Color vision deficiency, also known as colorblindness, is more common than one might think. 0.6 percent of women and 8 percent of men are born with colorblindness. The causes can be widespread, but the most common types of color vision deficiency are inherited.
How do we see color, and what is the reason for color vision deficiency?
Light, as a wave, enters the eye through the pupil, and lands on the retina, the collection of cells on the back of your eye. The retina has cells called cone cells and rod cells. Rod cells can be stimulated by a very small amount of light, however they have a molecule called rhodopsin in them, which cannot differentiate between different wavelengths. Cone cells require more light to be stimulated, but they have photopsin in them which can help our brains differentiate between the different wavelengths of light. This is why cone cells allow us to perceive color. All cone cells do not have the ability to differentiate all colors of light though. There are 3 types of cone cells, and each is stimulated by a different range of wavelengths due to the type of photopsin it possesses.
Because the ranges overlap for some wavelengths, sometimes cones can work together to differentiate certain colors. For example, the wavelength 625 nm, which corresponds to the color yellow, stimulates both red cones and green cone cells. Both of these cell types accept the 625 nm wave and send the signal to your brain that allows you to perceive yellow.
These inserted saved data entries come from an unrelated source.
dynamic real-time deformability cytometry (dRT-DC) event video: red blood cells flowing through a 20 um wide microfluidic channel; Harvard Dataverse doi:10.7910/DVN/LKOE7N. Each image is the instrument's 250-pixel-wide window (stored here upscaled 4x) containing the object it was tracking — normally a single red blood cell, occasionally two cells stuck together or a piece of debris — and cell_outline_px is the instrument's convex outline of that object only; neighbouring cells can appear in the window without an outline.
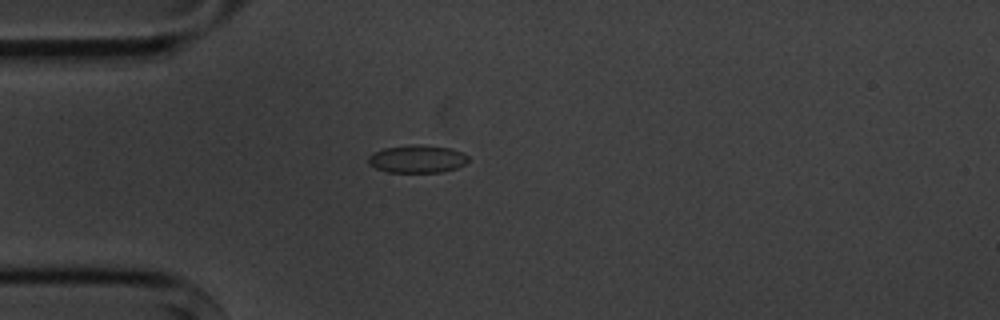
{"species": "common noctule bat (a hibernating species)", "species_latin": "Nyctalus noctula", "temperature_condition": "cold", "stored_images_in_passage": 1, "camera_frame_rate_fps": 3000, "um_per_image_px": 0.085, "animal": {"sex": "male", "body_mass_g": 20.1, "forearm_length_mm": 53.5}, "frame": {"image": 1, "passage_image": 1, "time_ms": 0.0, "image_size_px": [1000, 320], "cell_outline_px": [[468, 160], [464, 164], [456, 168], [440, 172], [388, 172], [376, 168], [368, 164], [368, 156], [372, 152], [384, 148], [416, 144], [420, 144], [452, 148], [464, 152], [468, 156]], "centroid_in_image_um": [35.46, 13.5], "position_along_channel_um": 49.5, "area_um2": 16.3}}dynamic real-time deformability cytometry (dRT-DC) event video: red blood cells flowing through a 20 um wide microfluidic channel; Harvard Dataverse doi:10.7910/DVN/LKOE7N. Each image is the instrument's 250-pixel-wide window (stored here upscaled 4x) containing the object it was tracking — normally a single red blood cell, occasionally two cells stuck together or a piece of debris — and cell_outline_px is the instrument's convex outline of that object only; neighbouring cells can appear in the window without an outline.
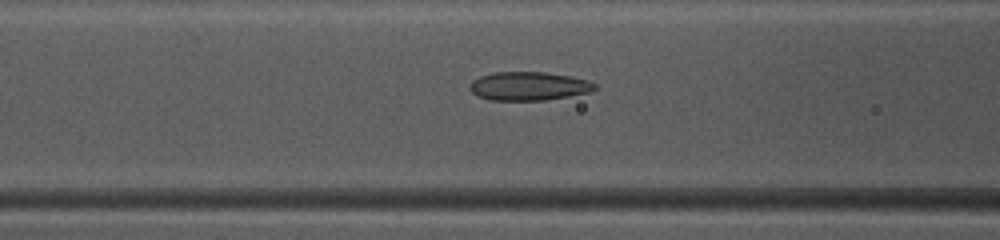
{"species": "common noctule bat (a hibernating species)", "species_latin": "Nyctalus noctula", "temperature_condition": "warm", "stored_images_in_passage": 46, "camera_frame_rate_fps": 3000, "um_per_image_px": 0.085, "animal": {"sex": "female", "body_mass_g": 10.0, "forearm_length_mm": 53.1}, "frame": {"image": 1, "passage_image": 18, "time_ms": 5.667, "image_size_px": [1000, 240], "cell_outline_px": [[596, 88], [588, 92], [568, 96], [544, 100], [488, 100], [476, 96], [468, 88], [472, 80], [480, 76], [492, 72], [544, 72], [568, 76], [588, 80], [596, 84]], "centroid_in_image_um": [44.88, 7.32], "position_along_channel_um": 121.7, "area_um2": 20.81}}
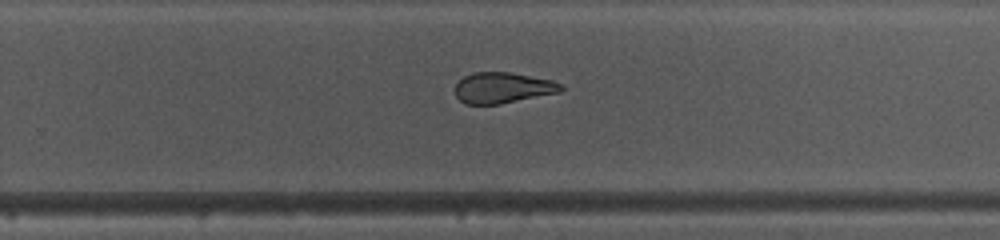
{"frame": {"image": 2, "passage_image": 30, "time_ms": 9.667, "image_size_px": [1000, 240], "cell_outline_px": [[564, 88], [560, 92], [500, 104], [464, 104], [456, 96], [456, 84], [464, 76], [472, 72], [512, 72], [552, 80], [564, 84]], "centroid_in_image_um": [42.76, 7.45], "position_along_channel_um": 287.0, "area_um2": 19.13}}
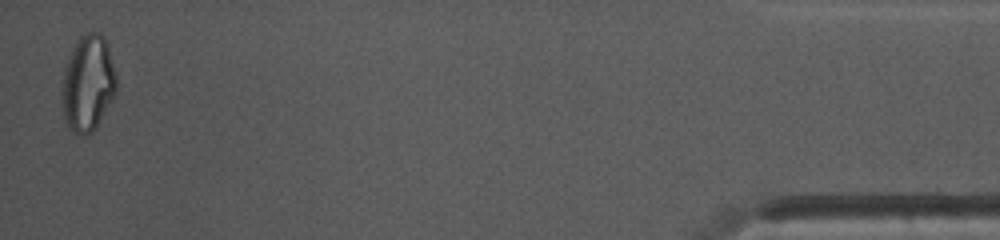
{"frame": {"image": 3, "passage_image": 46, "time_ms": 15.0, "image_size_px": [1000, 240], "cell_outline_px": [[116, 92], [96, 128], [88, 136], [80, 136], [72, 132], [64, 120], [60, 92], [64, 68], [68, 56], [76, 40], [80, 36], [88, 32], [100, 32], [104, 36], [108, 44], [116, 76]], "centroid_in_image_um": [7.44, 7.1], "position_along_channel_um": 427.8, "area_um2": 31.15}, "authors_computed_cell_mechanics": {"area_um2": 22.0507, "velocity_mm_per_s": 4.138, "shape_relaxation_time_tau1_ms": null, "shape_relaxation_time_tau2_ms": 1.5095, "deformation_change_tau1": null, "deformation_change_tau2": 0.0836}}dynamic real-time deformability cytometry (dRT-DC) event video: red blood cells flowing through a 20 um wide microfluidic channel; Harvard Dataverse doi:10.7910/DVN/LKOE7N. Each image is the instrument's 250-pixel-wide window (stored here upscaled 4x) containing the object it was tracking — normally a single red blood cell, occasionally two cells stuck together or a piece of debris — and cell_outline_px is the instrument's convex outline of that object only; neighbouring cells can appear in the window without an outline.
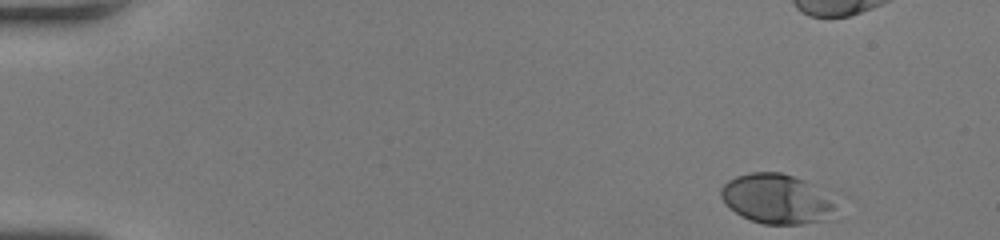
{"species": "human", "species_latin": "Homo sapiens", "temperature_condition": "room temperature", "stored_images_in_passage": 45, "camera_frame_rate_fps": 3000, "um_per_image_px": 0.085, "donor": {"sex": "female"}, "frame": {"image": 1, "passage_image": 1, "time_ms": 0.0, "image_size_px": [1000, 240], "cell_outline_px": [[836, 220], [800, 224], [764, 224], [752, 220], [736, 212], [720, 196], [720, 188], [728, 180], [736, 176], [752, 172], [780, 172], [804, 180], [812, 184], [832, 204]], "centroid_in_image_um": [66.01, 16.92], "position_along_channel_um": 19.0, "area_um2": 32.77}}
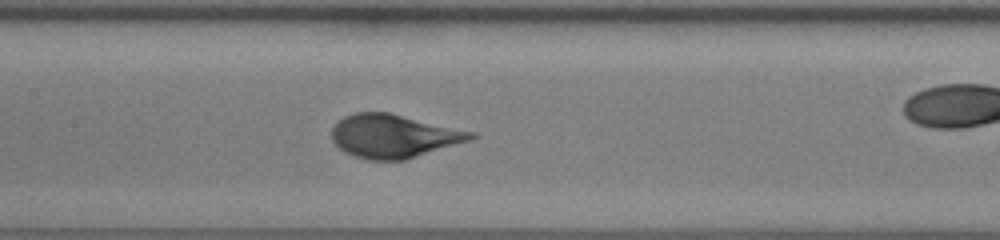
{"frame": {"image": 2, "passage_image": 21, "time_ms": 6.667, "image_size_px": [1000, 240], "cell_outline_px": [[480, 136], [472, 140], [404, 160], [368, 160], [352, 156], [344, 152], [332, 140], [332, 128], [344, 116], [356, 112], [388, 112], [476, 132]], "centroid_in_image_um": [33.5, 11.57], "position_along_channel_um": 173.9, "area_um2": 35.32}}
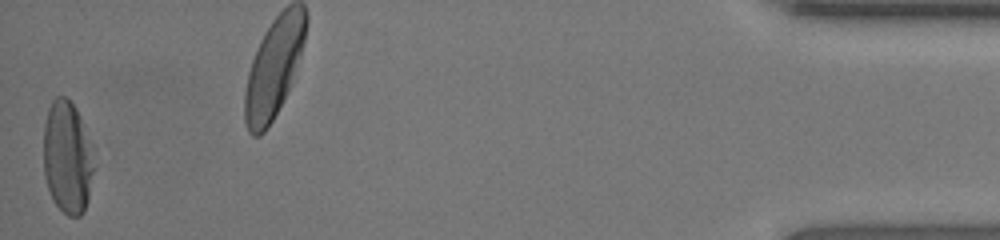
{"frame": {"image": 3, "passage_image": 45, "time_ms": 14.667, "image_size_px": [1000, 240], "cell_outline_px": [[96, 164], [88, 200], [84, 212], [80, 216], [68, 216], [52, 200], [44, 176], [44, 124], [48, 108], [52, 100], [56, 96], [64, 96], [76, 108], [80, 116]], "centroid_in_image_um": [5.73, 13.4], "position_along_channel_um": 429.5, "area_um2": 33.29}, "authors_computed_cell_mechanics": {"area_um2": 33.7552, "velocity_mm_per_s": 4.2937, "shape_relaxation_time_tau1_ms": 2.9552, "shape_relaxation_time_tau2_ms": null, "deformation_change_tau1": 0.1831, "deformation_change_tau2": null}}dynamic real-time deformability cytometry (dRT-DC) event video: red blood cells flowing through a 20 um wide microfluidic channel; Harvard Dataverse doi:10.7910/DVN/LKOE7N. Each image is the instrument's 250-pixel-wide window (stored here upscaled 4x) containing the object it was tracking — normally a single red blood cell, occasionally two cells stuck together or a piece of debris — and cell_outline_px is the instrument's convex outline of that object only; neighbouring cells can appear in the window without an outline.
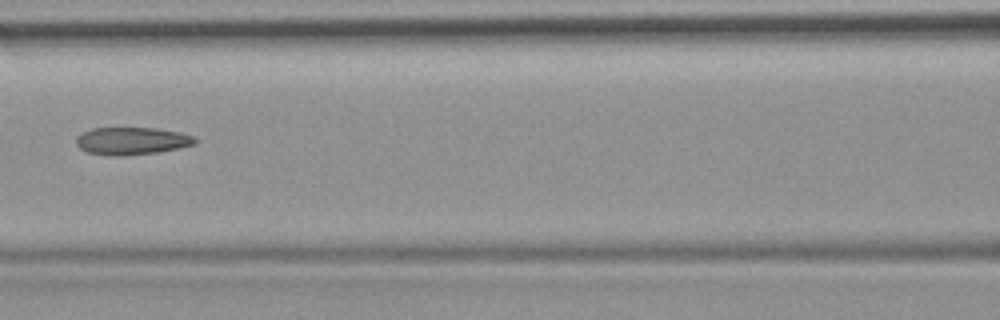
{"species": "common noctule bat (a hibernating species)", "species_latin": "Nyctalus noctula", "temperature_condition": "room temperature", "stored_images_in_passage": 7, "camera_frame_rate_fps": 3000, "um_per_image_px": 0.085, "animal": {"sex": "female", "body_mass_g": 19.9}, "frame": {"image": 1, "passage_image": 6, "time_ms": 7.0, "image_size_px": [1000, 320], "cell_outline_px": [[196, 144], [180, 148], [156, 152], [124, 156], [116, 156], [88, 152], [80, 148], [76, 144], [76, 136], [80, 132], [92, 128], [156, 128], [180, 132], [196, 136]], "centroid_in_image_um": [11.21, 11.97], "position_along_channel_um": 155.4, "area_um2": 19.19}}
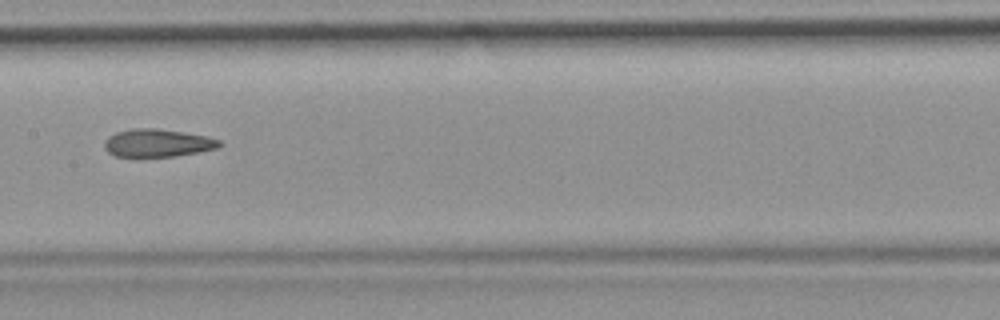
{"frame": {"image": 2, "passage_image": 7, "time_ms": 8.0, "image_size_px": [1000, 320], "cell_outline_px": [[224, 144], [216, 148], [176, 156], [116, 156], [108, 152], [104, 148], [104, 140], [108, 136], [116, 132], [128, 128], [156, 128], [184, 132], [208, 136], [220, 140]], "centroid_in_image_um": [13.37, 12.13], "position_along_channel_um": 194.0, "area_um2": 18.73}}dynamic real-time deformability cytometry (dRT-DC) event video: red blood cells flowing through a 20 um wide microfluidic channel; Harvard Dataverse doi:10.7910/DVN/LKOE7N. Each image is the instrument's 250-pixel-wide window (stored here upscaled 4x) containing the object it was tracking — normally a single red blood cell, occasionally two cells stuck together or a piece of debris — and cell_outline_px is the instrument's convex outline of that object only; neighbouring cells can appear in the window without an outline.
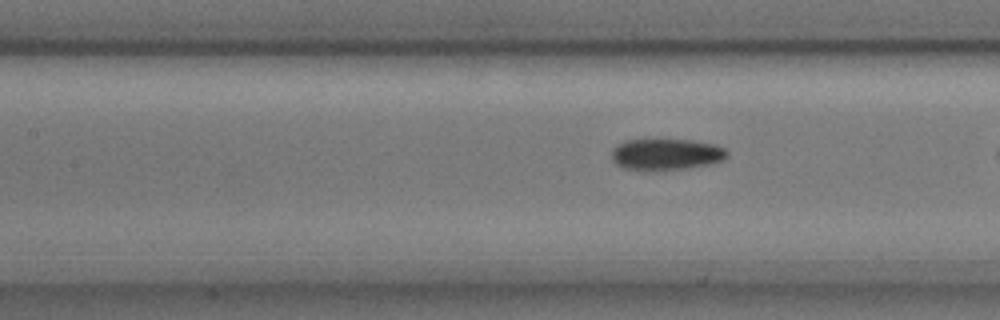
{"species": "common noctule bat (a hibernating species)", "species_latin": "Nyctalus noctula", "temperature_condition": "cold", "stored_images_in_passage": 5, "segment_of_instrument_passage": [2, 2], "camera_frame_rate_fps": 3000, "um_per_image_px": 0.085, "animal": {"sex": "male", "body_mass_g": 17.9, "forearm_length_mm": 54.2}, "frame": {"image": 1, "passage_image": 5, "time_ms": 1.333, "image_size_px": [1000, 320], "cell_outline_px": [[728, 156], [724, 160], [708, 164], [688, 168], [624, 168], [616, 164], [612, 160], [612, 152], [620, 144], [628, 140], [692, 140], [716, 144], [724, 148], [728, 152]], "centroid_in_image_um": [56.71, 13.09], "position_along_channel_um": 150.7, "area_um2": 20.35}}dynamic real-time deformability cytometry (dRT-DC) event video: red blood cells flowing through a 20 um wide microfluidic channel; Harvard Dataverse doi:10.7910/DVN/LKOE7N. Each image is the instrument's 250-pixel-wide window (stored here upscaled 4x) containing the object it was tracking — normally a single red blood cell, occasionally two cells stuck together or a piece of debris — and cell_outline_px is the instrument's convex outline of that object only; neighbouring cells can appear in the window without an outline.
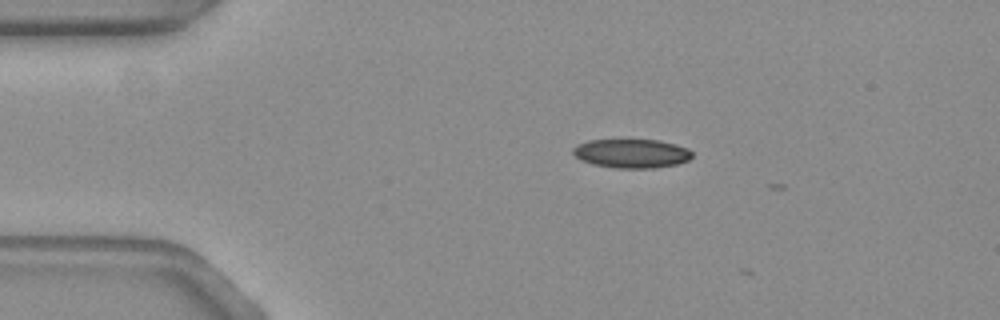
{"species": "common noctule bat (a hibernating species)", "species_latin": "Nyctalus noctula", "temperature_condition": "warm", "stored_images_in_passage": 5, "camera_frame_rate_fps": 3000, "um_per_image_px": 0.085, "animal": {"sex": "female", "body_mass_g": 19.3, "forearm_length_mm": 54.1}, "frame": {"image": 1, "passage_image": 1, "time_ms": 0.0, "image_size_px": [1000, 320], "cell_outline_px": [[692, 156], [688, 160], [676, 164], [652, 168], [616, 168], [592, 164], [580, 160], [572, 152], [572, 148], [588, 140], [660, 140], [676, 144], [688, 148], [692, 152]], "centroid_in_image_um": [53.69, 13.04], "position_along_channel_um": 31.3, "area_um2": 20.06}}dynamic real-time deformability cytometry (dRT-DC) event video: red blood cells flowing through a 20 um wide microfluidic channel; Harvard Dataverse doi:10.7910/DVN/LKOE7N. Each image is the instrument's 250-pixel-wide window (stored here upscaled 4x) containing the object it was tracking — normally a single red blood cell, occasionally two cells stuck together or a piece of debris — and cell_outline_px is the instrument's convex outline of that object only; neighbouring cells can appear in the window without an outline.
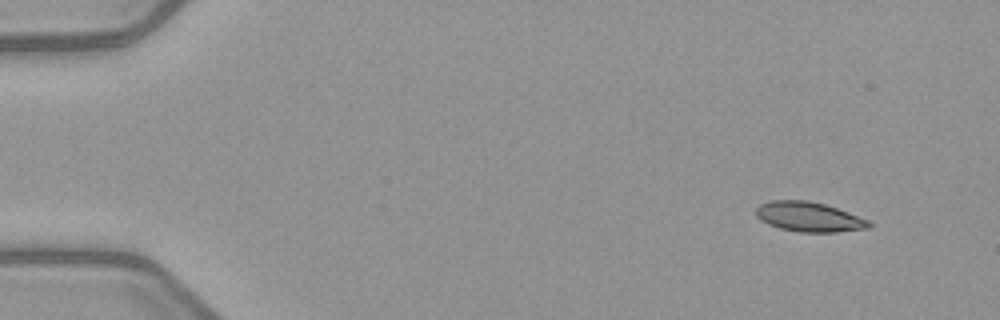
{"species": "common noctule bat (a hibernating species)", "species_latin": "Nyctalus noctula", "temperature_condition": "warm", "stored_images_in_passage": 4, "camera_frame_rate_fps": 3000, "um_per_image_px": 0.085, "animal": {"sex": "female", "body_mass_g": 21.9}, "frame": {"image": 1, "passage_image": 1, "time_ms": 0.0, "image_size_px": [1000, 320], "cell_outline_px": [[872, 224], [868, 228], [836, 232], [800, 232], [780, 228], [768, 224], [760, 220], [756, 216], [756, 208], [760, 204], [772, 200], [808, 200], [824, 204], [848, 212], [868, 220]], "centroid_in_image_um": [68.74, 18.43], "position_along_channel_um": 16.3, "area_um2": 19.48}}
There are several different kinds of color blindness, and the different kinds can be brought about by different causes. Sometimes colorblindness is caused because there is an absence of one or more types of photopsin in the cone cells on the retina. Other times it is caused because the photopsin in the cone cells is absorbing a range of wavelengths that is abnormal.
Dichromacy is a type of color blindness where the subjects only possess 2 of the 3 normal photopsin types. Protanopia is a condition where the subject has normal green and blue photopsin molecules, and defective or absent red photopsin molecules. Deuteranopia is a condition in which the subject has normal blue and red photopsin molecules, and defective or absent green photopsin molecules.
Trichromacy is a condition in which subjects possess all three photopsin types, but one of more of the photopsin types on their retinas absorbs an abnormal wavelength range. One of the most common forms of colorblindness is red-green color vision deficiency. This is caused either when the wavelength absorption peak for the red photopsin molecules is shifted toward the lower wavelengths (i.e. closer to the green wavelength absorption peak), or when the green wavelength absorption peak gets shifted toward the higher wavelengths (i.e. closer to the red wavelength absorption peak). These abnormalities are called protanomaly and deuteranomaly, respectively, and both of them cause an individual to have a lower ability to distinguish the difference between red and green.
The approximate retinal response of individuals with deuteranomaly. The retinal response of individuals with protanomaly looks similar, with the green and red cone peaks close together. This is what gives those individuals trouble with distinguishing differences between red and green colors.
If you’ve been on Facebook recently, you may have seen videos of the reactions of colorblind people putting on colorblind glasses. En-chroma is a brand that has popularized what they call “color blind lens technology”. The technology works by selectively excluding wavelengths of light where the red and green peaks overlap. These wavelengths stimulate both the green and red cones at high levels in individuals with protanomaly and deuteranomaly. Because the glasses filter out these wavelengths, it helps the individual to see more differences between red and green!